* [Instructions for the task]: Pull out every line of the records that contains the word "voor".
Extracted information Block Start
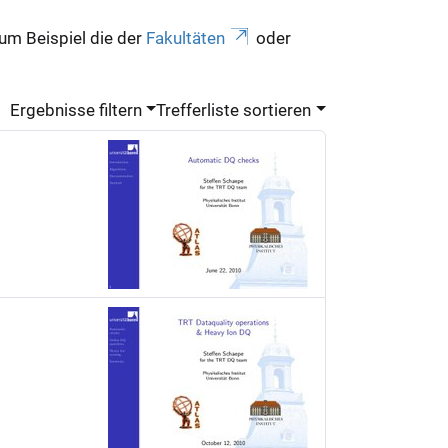
zum Beispiel die der
Fakultäten
oder
Ergebnisse filtern
Trefferliste sortieren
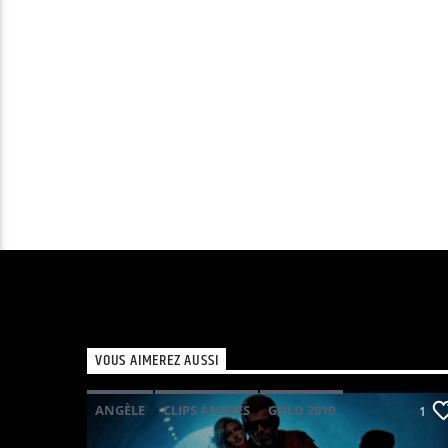
VOUS AIMEREZ AUSSI
ANGÈLE
CLIPS ANIMÉS
GOLD 2010
1
KAVINSKY
PHOENIX
POP ELECTRO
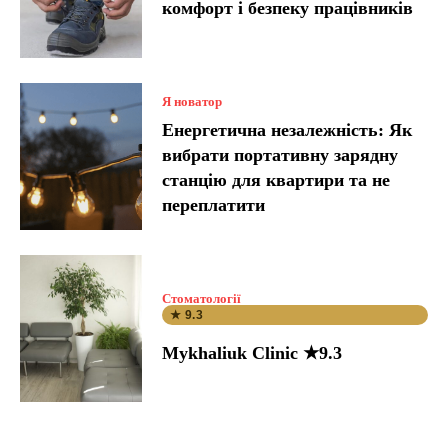
комфорт і безпеку працівників
Я новатор
Енергетична незалежність: Як
вибрати портативну зарядну
станцію для квартири та не
переплатити
Стоматології
★ 9.3
Mykhaliuk Clinic ★9.3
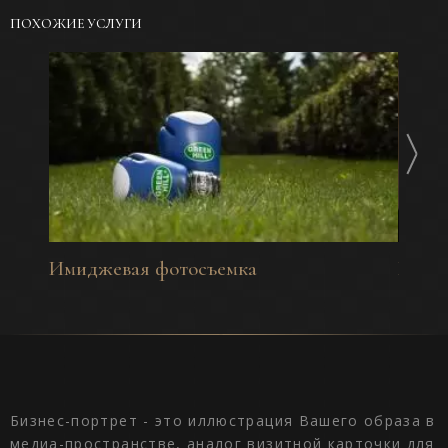
ПОХОЖИЕ УСЛУГИ
Имиджевая фотосъемка
Корп
сотр
Бизнес-портрет - это иллюстрация Вашего образа в
медиа-пространстве, аналог визитной карточки для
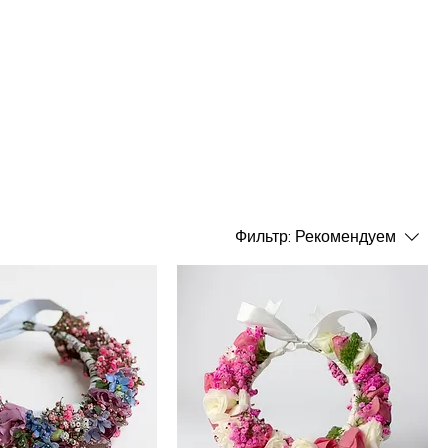
Фильтр:
Рекомендуем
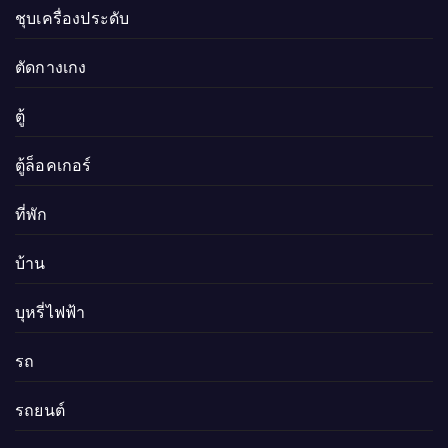
ชุบเครื่องประดับ
ตัดกางเกง
ตู้
ตู้ล็อคเกอร์
ที่พัก
บ้าน
บุหรี่ไฟฟ้า
รถ
รถยนต์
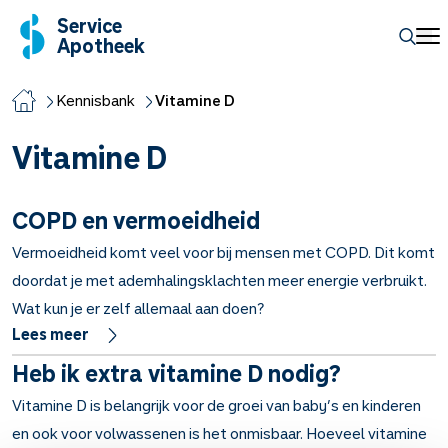
Service
Apotheek
Kennisbank
Vitamine D
Vitamine D
COPD en vermoeidheid
Vermoeidheid komt veel voor bij mensen met COPD. Dit komt
doordat je met ademhalingsklachten meer energie verbruikt.
Wat kun je er zelf allemaal aan doen?
Lees meer
Heb ik extra vitamine D nodig?
Vitamine D is belangrijk voor de groei van baby’s en kinderen
en ook voor volwassenen is het onmisbaar. Hoeveel vitamine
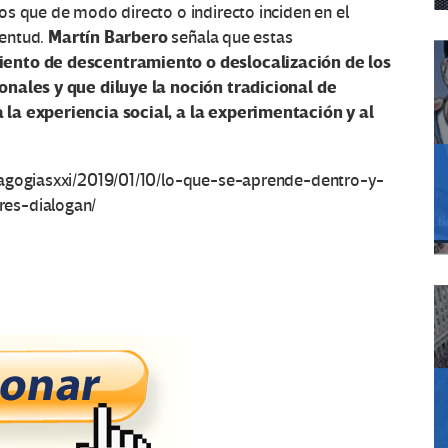
s que de modo directo o indirecto inciden en el
Martín Barbero
ventud.
señala que estas
ento de descentramiento o deslocalización de los
onales y que diluye la noción tradicional de
 la experiencia social, a la experimentación y al
dagogiasxxi/2019/01/10/lo-que-se-aprende-dentro-y-
res-dialogan/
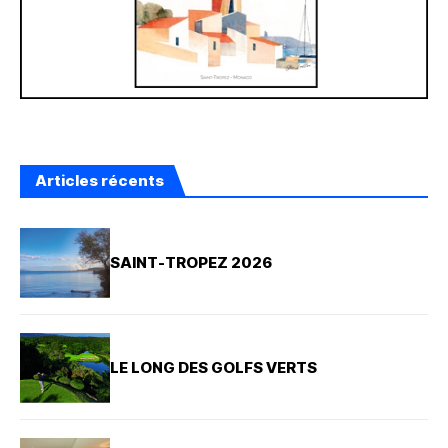
Articles récents
SAINT-TROPEZ 2026
LE LONG DES GOLFS VERTS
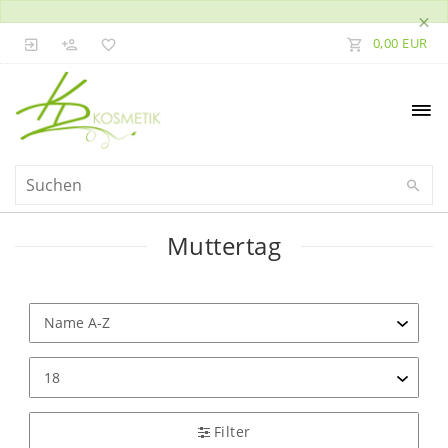
×
0,00 EUR
Muttertag
Filter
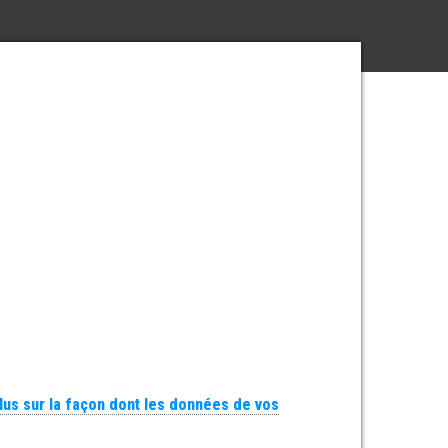
plus sur la façon dont les données de vos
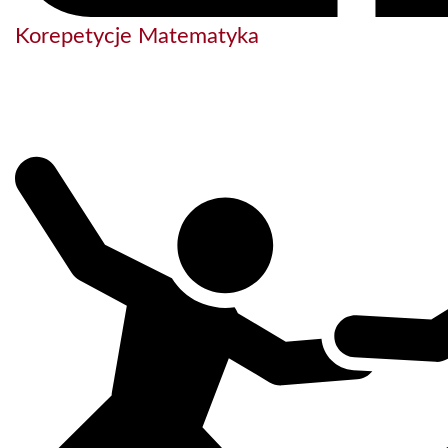
Korepetycje Matematyka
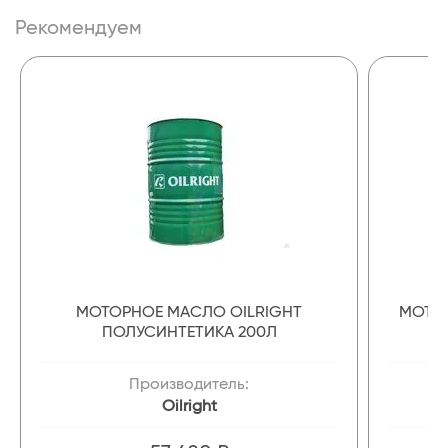
Рекомендуем
МОТОРНОЕ МАСЛО OILRIGHT
МОТОР
ПОЛУСИНТЕТИКА 200Л
Производитель:
Oilright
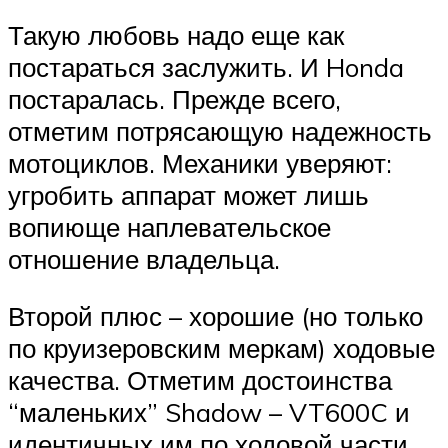
Такую любовь надо еще как
постараться заслужить. И Honda
постаралась. Прежде всего,
отметим потрясающую надежность
мотоциклов. Механики уверяют:
угробить аппарат может лишь
вопиюще наплевательское
отношение владельца.
Второй плюс – хорошие (но только
по круизеровским меркам) ходовые
качества. Отметим достоинства
“маленьких” Shadow – VT600C и
идентичных им по ходовой части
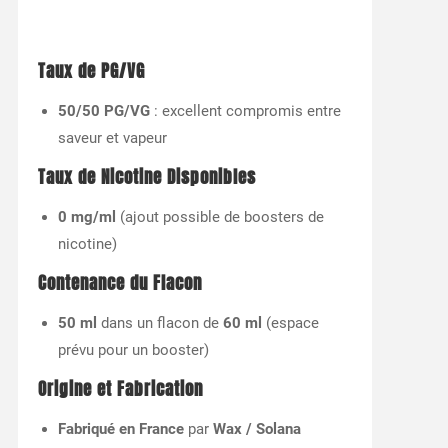
Taux de PG/VG
50/50 PG/VG
: excellent compromis entre
saveur et vapeur
Taux de Nicotine Disponibles
0 mg/ml
(ajout possible de boosters de
nicotine)
Contenance du Flacon
50 ml
dans un flacon de
60 ml
(espace
prévu pour un booster)
Origine et Fabrication
Fabriqué en France
par
Wax / Solana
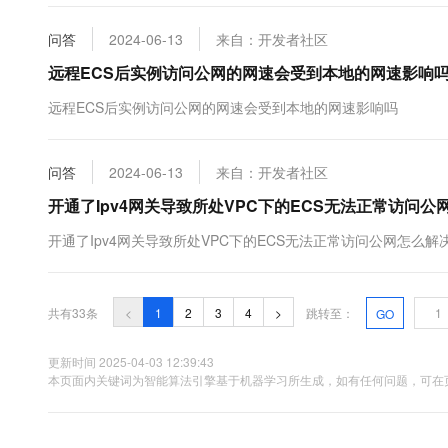
问答
2024-06-13
来自：开发者社区
远程ECS后实例访问公网的网速会受到本地的网速影响
远程ECS后实例访问公网的网速会受到本地的网速影响吗
问答
2024-06-13
来自：开发者社区
开通了Ipv4网关导致所处VPC下的ECS无法正常访问公
开通了Ipv4网关导致所处VPC下的ECS无法正常访问公网怎么解
共有33条
<
1
2
3
4
>
跳转至：
GO
更新时间 2025-04-03 12:39:43
本页面内关键词为智能算法引擎基于机器学习所生成，如有任何问题，可在页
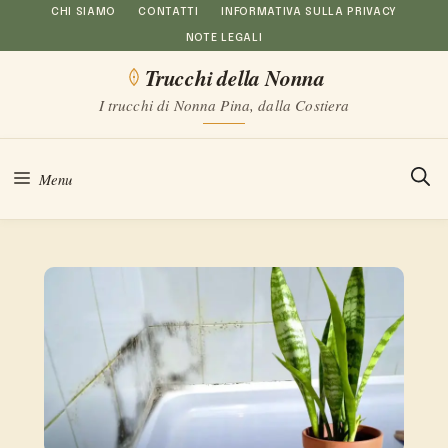
Vai
CHI SIAMO
CONTATTI
INFORMATIVA SULLA PRIVACY
NOTE LEGALI
al
Trucchi della Nonna
contenuto
I trucchi di Nonna Pina, dalla Costiera
Menu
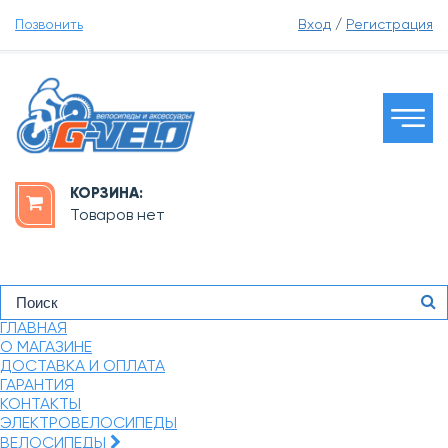
Позвонить
Вход
/
Регистрация
КОРЗИНА:
Товаров нет
ГЛАВНАЯ
О МАГАЗИНЕ
ДОСТАВКА И ОПЛАТА
ГАРАНТИЯ
КОНТАКТЫ
ЭЛЕКТРОВЕЛОСИПЕДЫ
ВЕЛОСИПЕДЫ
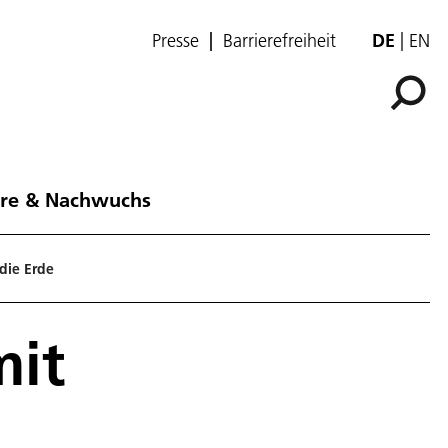
Presse
Barrierefreiheit
DE
EN
ere & Nachwuchs
die Erde
mit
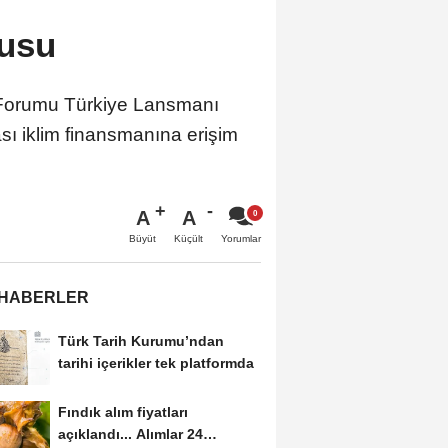
usu
ı Forumu Türkiye Lansmanı
sı iklim finansmanına erişim
A
A
Büyüt
Küçült
Yorumlar
 HABERLER
Türk Tarih Kurumu’ndan
tarihi içerikler tek platformda
Fındık alım fiyatları
açıklandı... Alımlar 24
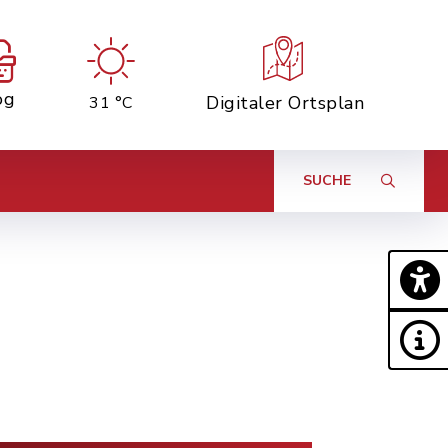
og
Digitaler Ortsplan
31 °C
SUCHE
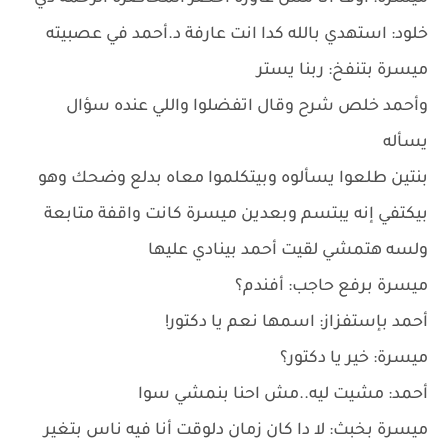
خلود: استهدي بالله كدا انت عارفة د.أحمد في عصبيته
ميسرة بتنفخ: ربنا يستر
وأحمد خلص شرح وقال اتفضلوا واللي عنده سؤال
يسأله
بنتين طلعوا يسألوه وبيتكلموا معاه بدلع وضحك وهو
بيكتفي إنه يبتسم وبعدين ميسرة كانت واقفة متابعة
ولسه هتمشي لقيت أحمد بينادي عليها
ميسرة برفع حاجب: أفندم؟
أحمد بإستفزاز: اسمها نعم يا دكتور!
ميسرة: خير يا دكتور؟
أحمد: مشيت ليه..مش احنا بنمشي سوا
ميسرة بخبث: لا دا كان زمان دلوقت أنا فيه ناس بتغير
Extracted information Block End
* [Response area]:
Vermoeidheid komt veel voor bij mensen met COPD. Dit komt
Vitamine D is belangrijk voor de groei van baby’s en kinderen
en ook voor volwassenen is het onmisbaar. Hoeveel vitamine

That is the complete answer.